Regarding the latest discussion on testing convex hyperboloids.
Maybe someone could comment on the following idea on a null test or
point to previous identical or similar schemes.

As an example for discussion, consider the secondary for a 400 mm
diam, f8.4 RC telescope. The secondary has a RoC of 1374.6 mm and a
conic constant of -5.907.

Assume that the back side of this glass is figured to a convex surface
of RoC 1277 mm and conic constant of -4.91.

So the prescription is
R1 1374.6 mm   CC -5.907   (Surface to be used in telescope)
R2 1277.0 mm   CC -4.910
Center thickness 20 mm, diameter 160 mm

When testing the surface 1 from the back through surface 2 using a
Foucault test you will have a very good null.
Now the interesting thing is that when you turn the lens around to
test surface 2 through the front surface 1 you _also_ have a null. So
you see a null from both sides of the glass.

See OSLO files here:
http://hem.bredband.net/mauritzandersson/convextesting_rc_null_asphback.len
http://hem.bredband.net/mauritzandersson/convextesting_rc_null_asphback_reverse.len
(I'm assuming testing in HeNe light and a quartz mirror subtrate here.)

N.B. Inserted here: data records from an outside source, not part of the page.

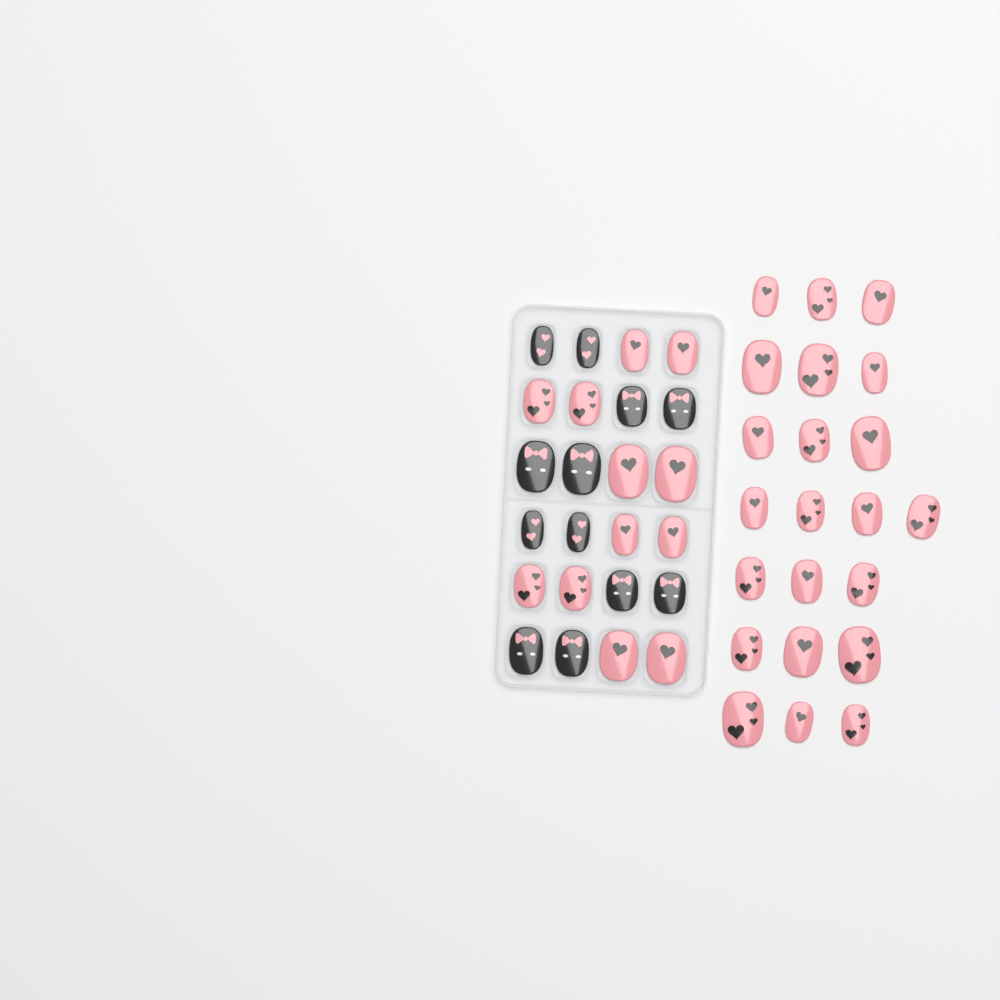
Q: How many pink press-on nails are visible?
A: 34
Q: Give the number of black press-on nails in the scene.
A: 12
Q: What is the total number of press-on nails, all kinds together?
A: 46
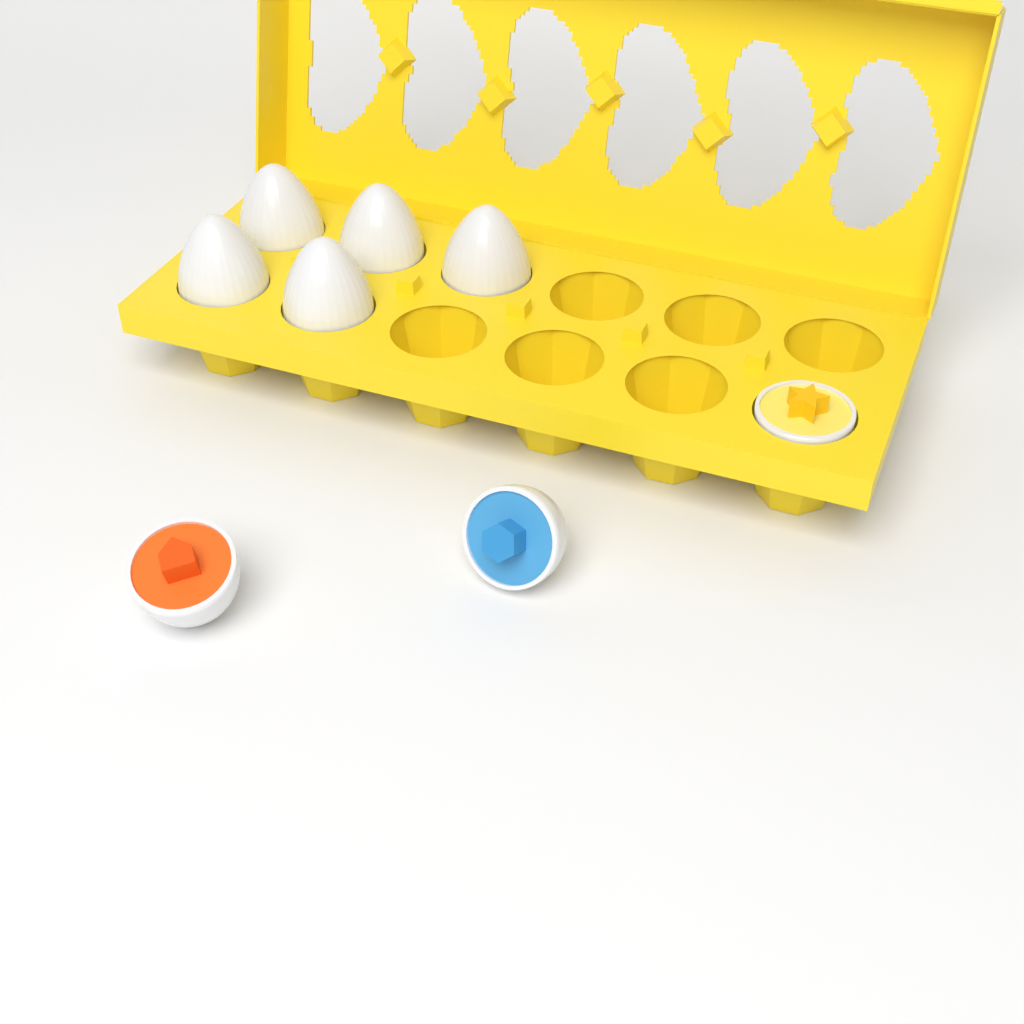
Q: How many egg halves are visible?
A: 3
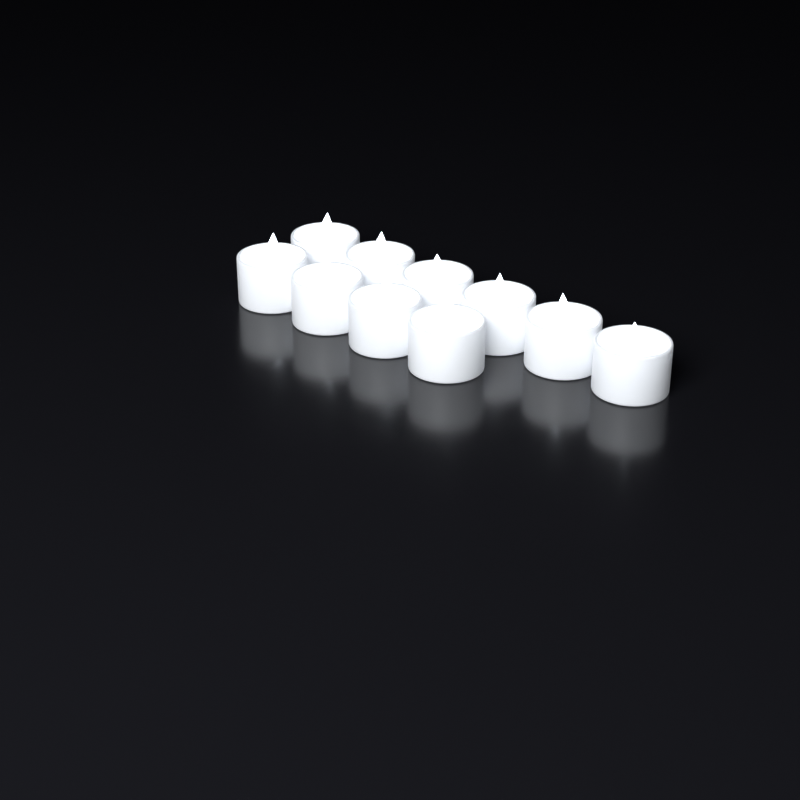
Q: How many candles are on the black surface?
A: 10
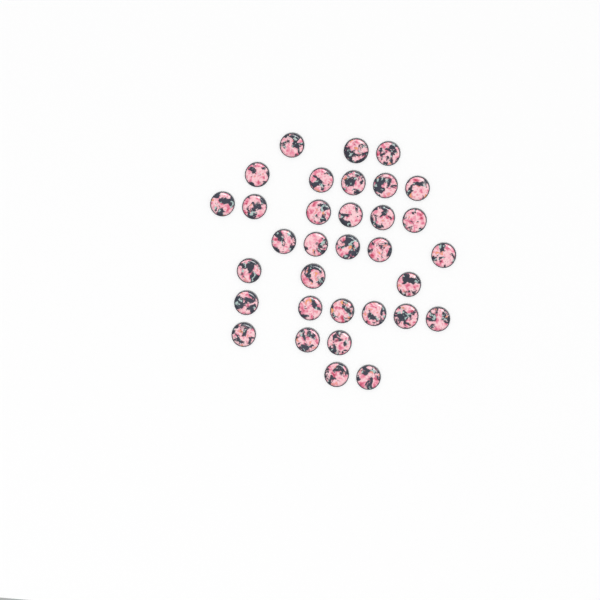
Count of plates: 33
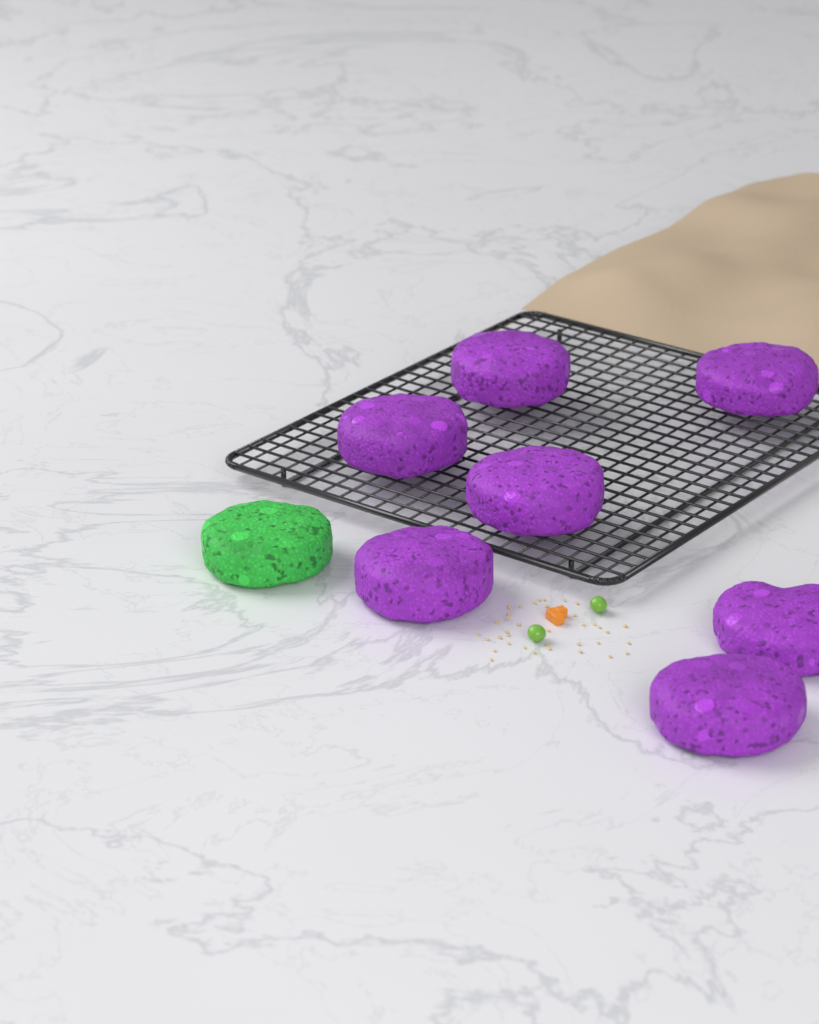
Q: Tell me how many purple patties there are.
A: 7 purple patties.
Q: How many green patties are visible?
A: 1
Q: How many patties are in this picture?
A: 8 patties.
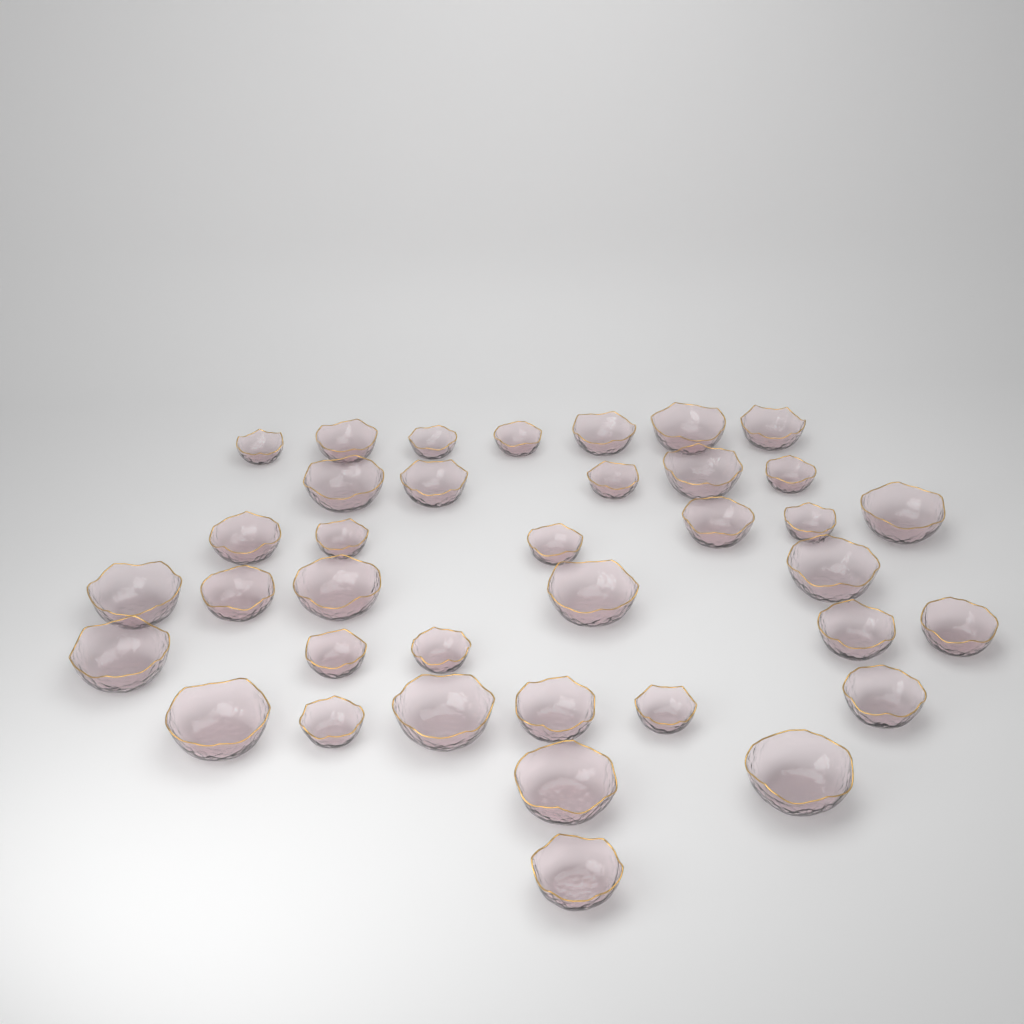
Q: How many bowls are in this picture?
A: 37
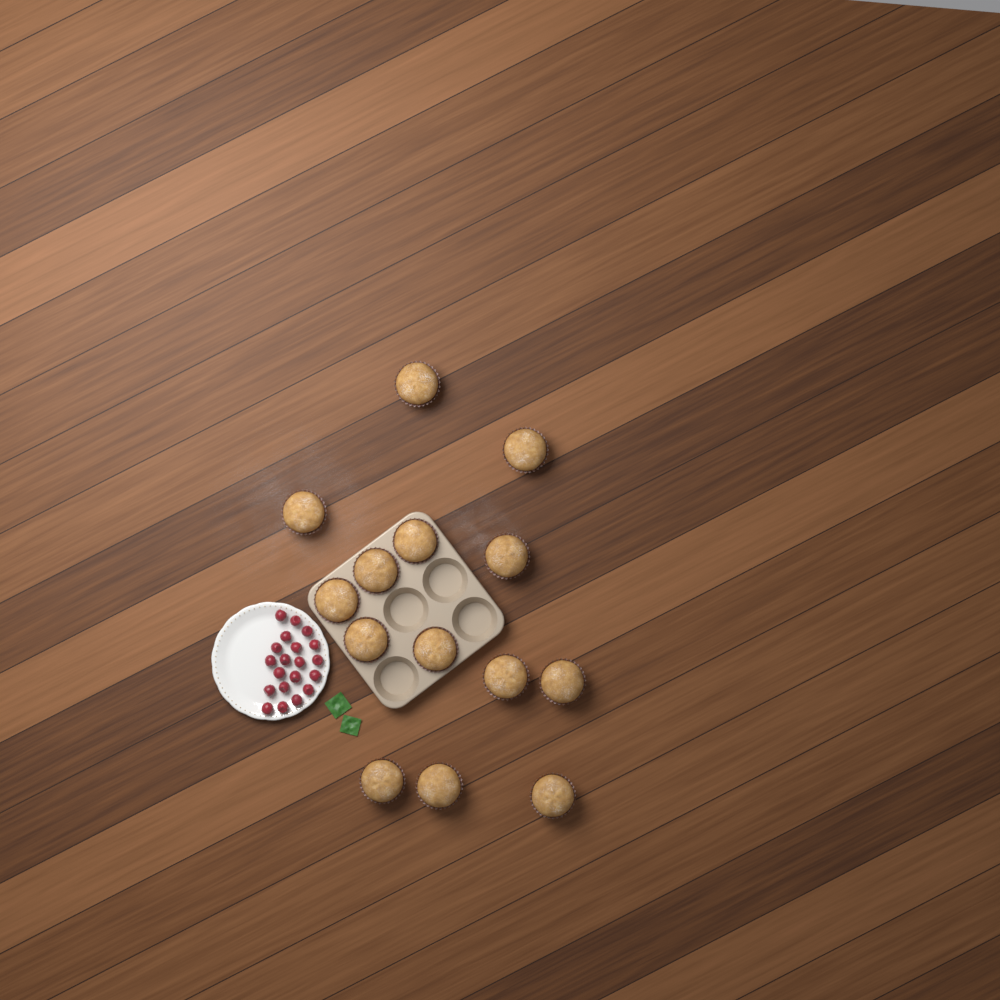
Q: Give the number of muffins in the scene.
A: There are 14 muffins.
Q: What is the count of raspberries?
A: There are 20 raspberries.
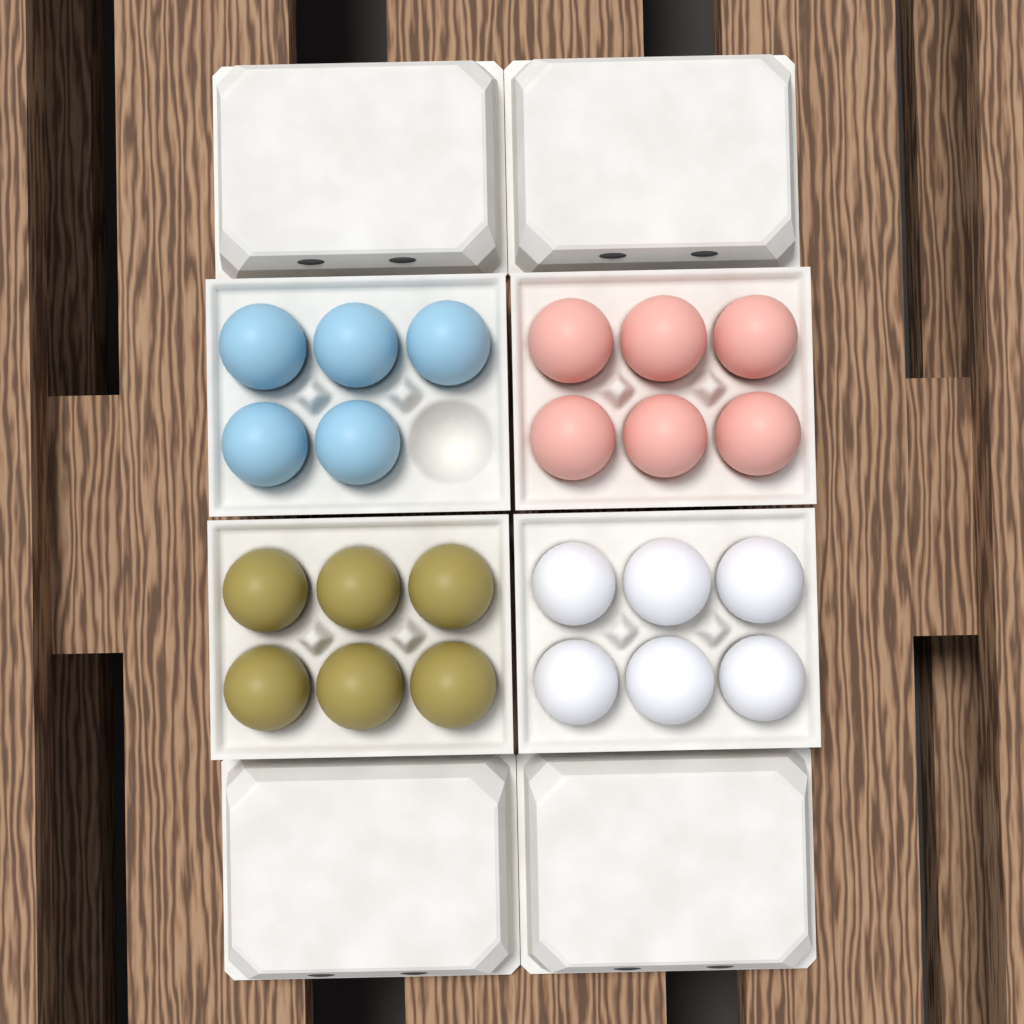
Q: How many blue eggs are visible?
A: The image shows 5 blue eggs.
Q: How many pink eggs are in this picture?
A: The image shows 6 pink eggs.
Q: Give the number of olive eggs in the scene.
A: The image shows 6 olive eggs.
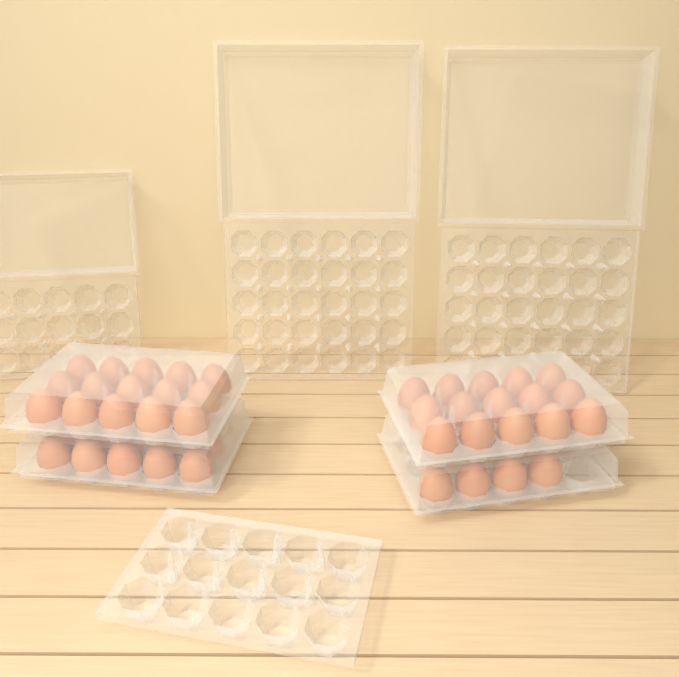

OK, fine but how do one get the R2 hyperboloidal surface in the first place?
Turns out that if you start with both surfaces spherical with the
correct RoC and perform the following iterative procedure, you end up
with both surfaces having the correct hyperbolic constant.

Test the second surface through the first, you will see a deviation
from null (about 20 waves). Now polish the second surface until you
get closer to a null, about 10-5 waves asph remaining.

Now turn the lens around and test the first surface through the second
surface. Polish the first surface until you get close to a null. Go
back to testing and polishing the second surface and reiterate this
until you see a good null on both sides. This procedure converges to a
k=-5.907 for the 1374 mm surface and to a k= -4.91 for the 1277 mm
surface. The convergence is in theory exponential with the number of
iterations. After 4-5 iterations you should be below 0.1 waves PV
error.

Convergence occurs because one tests and polishes the _reflecting_
surface in each iteration, the reflecting surface contributes with
approx twice the wavefront error compared to the refracting surface.
(You can try the iterations by resetting the conic constants to 0 in
the OSLO files and do the stepvise "figuring" by introducing a cc on
the reflecting surface in each case.)

What do you think, is this method also feasible in _practice_?

Regards,
Mauritz Andersson